— EXERCISE OBJECTIVE —
When you reach the line containing "Ícone da indústria automotiva mundial, o" in the entries below, begin reproducing lines exactly, and stop once the line containing "comunicación. Son cruciales" is done.

(Collected data)
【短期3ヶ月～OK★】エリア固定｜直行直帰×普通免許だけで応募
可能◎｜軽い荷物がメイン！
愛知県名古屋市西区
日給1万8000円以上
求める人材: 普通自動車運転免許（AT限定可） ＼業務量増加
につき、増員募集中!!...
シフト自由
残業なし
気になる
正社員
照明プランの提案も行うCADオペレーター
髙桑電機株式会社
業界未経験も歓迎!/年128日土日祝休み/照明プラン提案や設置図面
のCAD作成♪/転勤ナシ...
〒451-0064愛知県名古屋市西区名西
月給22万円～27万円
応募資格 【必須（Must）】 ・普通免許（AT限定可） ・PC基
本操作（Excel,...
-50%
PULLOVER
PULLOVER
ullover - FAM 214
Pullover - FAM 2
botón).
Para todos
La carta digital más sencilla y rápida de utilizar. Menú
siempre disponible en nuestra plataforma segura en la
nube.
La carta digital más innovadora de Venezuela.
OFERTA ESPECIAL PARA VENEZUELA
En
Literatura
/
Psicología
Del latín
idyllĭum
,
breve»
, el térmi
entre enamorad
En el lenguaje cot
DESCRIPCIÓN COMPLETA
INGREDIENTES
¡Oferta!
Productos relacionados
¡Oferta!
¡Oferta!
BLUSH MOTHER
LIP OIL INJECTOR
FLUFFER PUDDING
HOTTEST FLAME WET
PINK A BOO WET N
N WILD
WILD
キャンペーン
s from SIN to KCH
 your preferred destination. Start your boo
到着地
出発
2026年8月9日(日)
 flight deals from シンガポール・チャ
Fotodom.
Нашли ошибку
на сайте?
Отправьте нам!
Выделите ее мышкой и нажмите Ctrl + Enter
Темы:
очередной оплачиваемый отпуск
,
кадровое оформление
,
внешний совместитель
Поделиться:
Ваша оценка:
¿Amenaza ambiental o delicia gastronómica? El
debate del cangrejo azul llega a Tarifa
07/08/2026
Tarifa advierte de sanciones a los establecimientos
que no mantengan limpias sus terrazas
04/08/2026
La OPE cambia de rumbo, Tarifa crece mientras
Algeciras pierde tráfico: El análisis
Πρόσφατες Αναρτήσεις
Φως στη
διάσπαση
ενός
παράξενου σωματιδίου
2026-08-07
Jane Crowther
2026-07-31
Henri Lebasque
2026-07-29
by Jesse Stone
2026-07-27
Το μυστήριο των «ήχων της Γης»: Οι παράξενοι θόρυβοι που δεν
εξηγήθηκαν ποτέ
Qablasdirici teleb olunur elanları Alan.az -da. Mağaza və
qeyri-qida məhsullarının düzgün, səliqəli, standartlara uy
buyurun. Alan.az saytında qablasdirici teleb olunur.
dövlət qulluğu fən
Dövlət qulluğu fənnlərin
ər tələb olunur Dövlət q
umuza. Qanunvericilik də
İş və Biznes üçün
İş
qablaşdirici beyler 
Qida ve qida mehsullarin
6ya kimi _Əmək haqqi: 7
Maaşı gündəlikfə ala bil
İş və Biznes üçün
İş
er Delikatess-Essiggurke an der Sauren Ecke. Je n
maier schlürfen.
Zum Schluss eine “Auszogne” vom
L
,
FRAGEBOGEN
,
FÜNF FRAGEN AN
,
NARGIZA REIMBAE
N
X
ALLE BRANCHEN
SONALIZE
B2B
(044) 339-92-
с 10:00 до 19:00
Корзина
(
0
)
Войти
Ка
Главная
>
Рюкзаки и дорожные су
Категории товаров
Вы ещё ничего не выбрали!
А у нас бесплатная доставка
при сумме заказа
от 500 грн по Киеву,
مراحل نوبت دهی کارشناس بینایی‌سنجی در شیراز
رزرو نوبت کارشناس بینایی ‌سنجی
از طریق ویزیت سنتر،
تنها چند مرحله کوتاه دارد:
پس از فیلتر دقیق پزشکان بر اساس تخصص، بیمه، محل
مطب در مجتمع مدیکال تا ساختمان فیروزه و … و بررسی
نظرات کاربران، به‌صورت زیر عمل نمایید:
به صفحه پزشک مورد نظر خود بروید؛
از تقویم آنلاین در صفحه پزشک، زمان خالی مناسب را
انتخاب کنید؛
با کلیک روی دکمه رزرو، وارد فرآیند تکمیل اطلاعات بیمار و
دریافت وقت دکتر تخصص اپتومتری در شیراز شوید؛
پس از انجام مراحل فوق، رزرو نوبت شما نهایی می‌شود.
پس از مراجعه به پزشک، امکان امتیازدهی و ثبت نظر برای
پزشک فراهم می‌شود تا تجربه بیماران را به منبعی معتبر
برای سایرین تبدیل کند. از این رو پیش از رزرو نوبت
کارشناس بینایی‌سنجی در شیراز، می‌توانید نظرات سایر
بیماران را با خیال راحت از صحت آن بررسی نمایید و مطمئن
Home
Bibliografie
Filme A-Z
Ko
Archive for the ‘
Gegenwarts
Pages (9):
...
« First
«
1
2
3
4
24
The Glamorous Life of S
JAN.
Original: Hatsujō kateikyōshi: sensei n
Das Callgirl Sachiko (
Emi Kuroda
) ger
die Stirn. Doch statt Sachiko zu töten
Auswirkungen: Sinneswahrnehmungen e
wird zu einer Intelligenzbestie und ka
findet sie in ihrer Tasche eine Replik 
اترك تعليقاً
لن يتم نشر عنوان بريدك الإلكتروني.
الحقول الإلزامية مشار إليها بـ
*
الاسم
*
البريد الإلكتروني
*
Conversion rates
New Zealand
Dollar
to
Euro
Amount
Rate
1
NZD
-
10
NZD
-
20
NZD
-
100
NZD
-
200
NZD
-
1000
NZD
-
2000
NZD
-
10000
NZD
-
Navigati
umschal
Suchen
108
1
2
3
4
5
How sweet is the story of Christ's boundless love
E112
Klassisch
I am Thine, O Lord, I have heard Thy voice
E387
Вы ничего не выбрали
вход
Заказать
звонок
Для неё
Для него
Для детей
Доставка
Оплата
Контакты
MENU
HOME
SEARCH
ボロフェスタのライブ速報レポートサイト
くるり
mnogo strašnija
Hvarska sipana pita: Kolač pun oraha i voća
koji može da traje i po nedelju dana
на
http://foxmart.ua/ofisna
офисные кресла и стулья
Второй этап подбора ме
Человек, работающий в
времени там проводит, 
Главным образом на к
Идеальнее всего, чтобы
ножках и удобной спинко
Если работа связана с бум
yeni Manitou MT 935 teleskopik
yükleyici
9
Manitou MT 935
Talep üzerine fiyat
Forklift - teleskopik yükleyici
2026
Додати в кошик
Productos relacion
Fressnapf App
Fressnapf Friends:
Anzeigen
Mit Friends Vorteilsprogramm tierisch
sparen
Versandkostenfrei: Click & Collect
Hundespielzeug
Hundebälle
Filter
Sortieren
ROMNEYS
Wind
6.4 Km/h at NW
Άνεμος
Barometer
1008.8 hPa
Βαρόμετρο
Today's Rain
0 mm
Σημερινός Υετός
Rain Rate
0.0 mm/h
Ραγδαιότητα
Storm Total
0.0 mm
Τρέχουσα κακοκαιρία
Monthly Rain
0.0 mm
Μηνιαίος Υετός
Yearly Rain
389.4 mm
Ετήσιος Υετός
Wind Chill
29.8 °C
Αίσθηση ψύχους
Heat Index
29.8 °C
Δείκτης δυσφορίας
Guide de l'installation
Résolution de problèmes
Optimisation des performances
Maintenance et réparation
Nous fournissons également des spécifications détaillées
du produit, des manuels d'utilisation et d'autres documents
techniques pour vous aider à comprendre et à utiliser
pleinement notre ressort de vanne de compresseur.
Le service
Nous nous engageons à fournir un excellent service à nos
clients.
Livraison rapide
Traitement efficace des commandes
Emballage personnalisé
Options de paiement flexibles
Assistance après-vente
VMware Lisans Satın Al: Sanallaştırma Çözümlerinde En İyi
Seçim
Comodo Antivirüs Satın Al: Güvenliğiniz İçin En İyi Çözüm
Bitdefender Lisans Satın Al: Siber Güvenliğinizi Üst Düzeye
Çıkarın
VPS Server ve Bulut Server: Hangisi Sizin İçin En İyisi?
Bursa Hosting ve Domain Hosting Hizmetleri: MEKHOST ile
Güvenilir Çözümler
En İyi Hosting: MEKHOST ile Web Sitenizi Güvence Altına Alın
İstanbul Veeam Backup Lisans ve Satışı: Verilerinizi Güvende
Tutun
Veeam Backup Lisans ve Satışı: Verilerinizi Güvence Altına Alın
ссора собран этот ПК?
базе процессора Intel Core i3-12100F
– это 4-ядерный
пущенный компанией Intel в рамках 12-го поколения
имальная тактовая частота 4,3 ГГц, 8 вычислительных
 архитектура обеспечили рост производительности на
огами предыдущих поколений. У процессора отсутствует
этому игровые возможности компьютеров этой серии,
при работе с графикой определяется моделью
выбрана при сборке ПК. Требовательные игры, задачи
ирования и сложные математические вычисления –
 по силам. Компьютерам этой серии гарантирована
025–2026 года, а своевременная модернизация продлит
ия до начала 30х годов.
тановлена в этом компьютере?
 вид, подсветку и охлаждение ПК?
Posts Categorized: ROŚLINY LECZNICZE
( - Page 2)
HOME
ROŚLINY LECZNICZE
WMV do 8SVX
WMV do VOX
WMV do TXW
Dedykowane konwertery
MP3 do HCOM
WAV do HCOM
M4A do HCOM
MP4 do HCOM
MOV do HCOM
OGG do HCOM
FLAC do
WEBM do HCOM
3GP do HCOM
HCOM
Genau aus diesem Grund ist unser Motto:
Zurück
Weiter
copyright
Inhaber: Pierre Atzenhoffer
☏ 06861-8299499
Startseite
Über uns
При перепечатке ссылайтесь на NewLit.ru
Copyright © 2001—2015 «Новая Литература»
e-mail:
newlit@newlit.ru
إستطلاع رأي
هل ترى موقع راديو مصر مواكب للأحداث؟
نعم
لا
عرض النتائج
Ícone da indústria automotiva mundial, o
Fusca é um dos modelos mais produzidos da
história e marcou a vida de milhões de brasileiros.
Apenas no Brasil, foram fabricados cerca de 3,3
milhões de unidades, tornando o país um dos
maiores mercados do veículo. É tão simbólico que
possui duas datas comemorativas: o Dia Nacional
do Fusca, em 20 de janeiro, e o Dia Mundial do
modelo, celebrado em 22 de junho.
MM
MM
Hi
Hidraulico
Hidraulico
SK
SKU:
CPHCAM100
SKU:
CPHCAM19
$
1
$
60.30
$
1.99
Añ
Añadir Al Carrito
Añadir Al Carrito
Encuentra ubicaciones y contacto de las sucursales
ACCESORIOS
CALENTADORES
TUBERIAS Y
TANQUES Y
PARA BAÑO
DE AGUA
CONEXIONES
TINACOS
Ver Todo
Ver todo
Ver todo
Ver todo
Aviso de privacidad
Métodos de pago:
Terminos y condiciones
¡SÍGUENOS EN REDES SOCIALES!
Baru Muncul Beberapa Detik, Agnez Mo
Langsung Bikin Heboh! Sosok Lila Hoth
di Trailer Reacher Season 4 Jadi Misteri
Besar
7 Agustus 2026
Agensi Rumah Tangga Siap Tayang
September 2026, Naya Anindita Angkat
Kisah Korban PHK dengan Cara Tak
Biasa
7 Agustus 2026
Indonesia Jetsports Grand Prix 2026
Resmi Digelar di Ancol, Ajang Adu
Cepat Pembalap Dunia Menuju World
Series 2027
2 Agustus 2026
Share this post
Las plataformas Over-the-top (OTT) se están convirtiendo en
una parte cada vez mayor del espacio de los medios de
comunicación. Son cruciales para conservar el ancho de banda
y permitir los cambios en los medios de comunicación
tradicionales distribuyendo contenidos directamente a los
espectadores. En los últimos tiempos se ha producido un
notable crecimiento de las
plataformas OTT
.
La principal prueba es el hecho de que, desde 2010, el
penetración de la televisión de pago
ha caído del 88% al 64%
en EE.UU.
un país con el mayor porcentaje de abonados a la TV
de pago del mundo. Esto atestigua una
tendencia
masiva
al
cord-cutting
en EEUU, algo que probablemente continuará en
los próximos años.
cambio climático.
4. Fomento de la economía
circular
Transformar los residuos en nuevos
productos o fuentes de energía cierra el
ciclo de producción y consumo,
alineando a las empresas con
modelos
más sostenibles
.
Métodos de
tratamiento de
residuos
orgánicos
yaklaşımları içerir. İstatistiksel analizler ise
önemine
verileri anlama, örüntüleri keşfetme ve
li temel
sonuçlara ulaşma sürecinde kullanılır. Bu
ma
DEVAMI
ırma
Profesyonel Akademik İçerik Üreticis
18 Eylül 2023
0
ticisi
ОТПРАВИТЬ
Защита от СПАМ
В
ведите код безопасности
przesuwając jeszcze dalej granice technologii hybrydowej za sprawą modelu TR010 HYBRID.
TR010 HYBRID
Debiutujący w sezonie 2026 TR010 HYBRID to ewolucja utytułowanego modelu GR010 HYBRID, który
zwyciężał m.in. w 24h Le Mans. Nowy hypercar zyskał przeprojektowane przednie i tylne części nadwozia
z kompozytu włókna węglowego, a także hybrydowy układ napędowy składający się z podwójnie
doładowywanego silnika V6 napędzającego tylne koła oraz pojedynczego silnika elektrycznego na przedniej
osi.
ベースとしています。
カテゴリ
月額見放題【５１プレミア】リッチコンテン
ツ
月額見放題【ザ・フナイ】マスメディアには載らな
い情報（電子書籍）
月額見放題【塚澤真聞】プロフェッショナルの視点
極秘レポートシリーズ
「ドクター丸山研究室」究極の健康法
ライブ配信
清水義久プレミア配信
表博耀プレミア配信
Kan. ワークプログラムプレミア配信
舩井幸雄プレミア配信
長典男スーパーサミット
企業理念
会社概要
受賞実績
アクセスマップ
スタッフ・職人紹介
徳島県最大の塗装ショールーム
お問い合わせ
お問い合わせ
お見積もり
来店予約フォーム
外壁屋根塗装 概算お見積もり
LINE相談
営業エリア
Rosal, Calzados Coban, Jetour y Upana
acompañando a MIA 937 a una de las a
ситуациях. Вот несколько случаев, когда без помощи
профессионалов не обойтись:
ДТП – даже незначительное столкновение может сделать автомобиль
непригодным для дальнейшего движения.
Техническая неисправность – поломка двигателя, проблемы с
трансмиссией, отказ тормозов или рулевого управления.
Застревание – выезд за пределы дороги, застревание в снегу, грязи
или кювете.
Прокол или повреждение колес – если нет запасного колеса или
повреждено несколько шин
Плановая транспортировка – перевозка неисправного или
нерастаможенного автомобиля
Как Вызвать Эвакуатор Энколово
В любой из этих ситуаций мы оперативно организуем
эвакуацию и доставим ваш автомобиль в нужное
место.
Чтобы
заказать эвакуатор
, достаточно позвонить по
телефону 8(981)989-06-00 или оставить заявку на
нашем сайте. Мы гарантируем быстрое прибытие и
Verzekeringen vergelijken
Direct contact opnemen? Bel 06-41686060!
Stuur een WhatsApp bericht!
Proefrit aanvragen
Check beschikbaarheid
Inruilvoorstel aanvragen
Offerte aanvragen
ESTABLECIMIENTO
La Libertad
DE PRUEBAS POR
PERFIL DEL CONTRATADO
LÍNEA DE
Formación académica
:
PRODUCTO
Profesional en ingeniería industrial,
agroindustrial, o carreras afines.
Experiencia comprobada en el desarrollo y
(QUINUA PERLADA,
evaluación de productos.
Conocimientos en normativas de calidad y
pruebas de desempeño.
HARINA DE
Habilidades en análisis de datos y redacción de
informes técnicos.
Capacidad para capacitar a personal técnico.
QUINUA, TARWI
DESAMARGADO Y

— RESPONSE TO THE TASK —
Ícone da indústria automotiva mundial, o
Fusca é um dos modelos mais produzidos da
história e marcou a vida de milhões de brasileiros.
Apenas no Brasil, foram fabricados cerca de 3,3
milhões de unidades, tornando o país um dos
maiores mercados do veículo. É tão simbólico que
possui duas datas comemorativas: o Dia Nacional
do Fusca, em 20 de janeiro, e o Dia Mundial do
modelo, celebrado em 22 de junho.
MM
MM
Hi
Hidraulico
Hidraulico
SK
SKU:
CPHCAM100
SKU:
CPHCAM19
$
1
$
60.30
$
1.99
Añ
Añadir Al Carrito
Añadir Al Carrito
Encuentra ubicaciones y contacto de las sucursales
ACCESORIOS
CALENTADORES
TUBERIAS Y
TANQUES Y
PARA BAÑO
DE AGUA
CONEXIONES
TINACOS
Ver Todo
Ver todo
Ver todo
Ver todo
Aviso de privacidad
Métodos de pago:
Terminos y condiciones
¡SÍGUENOS EN REDES SOCIALES!
Baru Muncul Beberapa Detik, Agnez Mo
Langsung Bikin Heboh! Sosok Lila Hoth
di Trailer Reacher Season 4 Jadi Misteri
Besar
7 Agustus 2026
Agensi Rumah Tangga Siap Tayang
September 2026, Naya Anindita Angkat
Kisah Korban PHK dengan Cara Tak
Biasa
7 Agustus 2026
Indonesia Jetsports Grand Prix 2026
Resmi Digelar di Ancol, Ajang Adu
Cepat Pembalap Dunia Menuju World
Series 2027
2 Agustus 2026
Share this post
Las plataformas Over-the-top (OTT) se están convirtiendo en
una parte cada vez mayor del espacio de los medios de
comunicación. Son cruciales para conservar el ancho de banda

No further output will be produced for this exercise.